Required action
Repeat the data exactly. Pictures stay out.

Recorded data
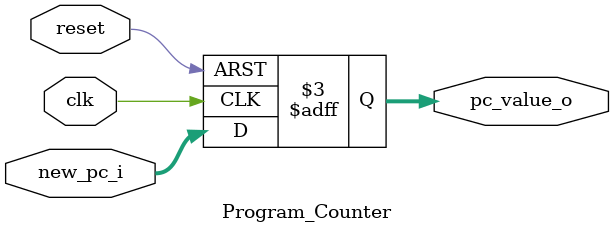
<source format=v>
/******************************************************************
* Description
*	This is a register of 32-bit that corresponds to the PC counter. 
*	This register does not have an enable signal.
* Version:
*	1.0
* Author:
*	Dr. José Luis Pizano Escalante
* email:
*	luispizano@iteso.mx
* Date:
*	05/07/2020
******************************************************************/

module Program_Counter
#(
	parameter N_BITS = 32
)
(
	input clk,
	input reset,
	input  [N_BITS-1:0] new_pc_i,
	
	output reg [N_BITS-1:0] pc_value_o
);

//clk ahora en negedge
always@(negedge reset or negedge clk) begin
	if(reset==0)
		pc_value_o <= 32'h00400000;
	else	
		pc_value_o<=new_pc_i;
end

endmodule
</source>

Solution
<source format=v>
/******************************************************************
* Description
*	This is a register of 32-bit that corresponds to the PC counter. 
*	This register does not have an enable signal.
* Version:
*	1.0
* Author:
*	Dr. José Luis Pizano Escalante
* email:
*	luispizano@iteso.mx
* Date:
*	05/07/2020
******************************************************************/

module Program_Counter
#(
	parameter N_BITS = 32
)
(
	input clk,
	input reset,
	input  [N_BITS-1:0] new_pc_i,
	
	output reg [N_BITS-1:0] pc_value_o
);

//clk ahora en negedge
always@(negedge reset or negedge clk) begin
	if(reset==0)
		pc_value_o <= 32'h00400000;
	else	
		pc_value_o<=new_pc_i;
end

endmodule
</source>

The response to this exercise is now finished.